ABSTRACT

This chapter addresses the economic and societal importance of coastal and freshwater fishing during the Mesolithic of eastern Norway. Here, new archaeological evidence of fishbone, fishing gear and site locations from different topographic environments – the coastal zone, the eastern interior zone and the mountain areas – are compiled and discussed. Increased use of aquatic resources is noticeable during the Middle and Late Mesolithic (c. 8200–6350 cal bc), even though the studied organic archaeological record is severely affected by taphonomic loss.

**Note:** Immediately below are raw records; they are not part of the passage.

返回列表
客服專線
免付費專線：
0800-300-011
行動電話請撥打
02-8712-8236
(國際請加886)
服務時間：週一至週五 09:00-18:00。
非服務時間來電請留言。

Based on general data from the region, selected key sites and comparison with diachronic finds from western Norway, Sweden and southern Scandinavia, we maintain that increased use of temporally and spatially predictable aquatic foods is linked with socio-economic consequences such as reduced mobility, delay return systems and economic and social differentiation. We further argue that rather than passively adapting to the environment, late Mesolithic populations actively intervened, transformed their landscape and managed its resources. There is ample ethnographic evidence that indigenous non-agrarian people employed management techniques that allowed them to enhance the productivity of the local environment, and sustain supplies of key species. Based on archaeological evidence, we suggest that such resource management included the transportation of living trout to the upper part of the large watercourses during the last part of the Mesolithic period.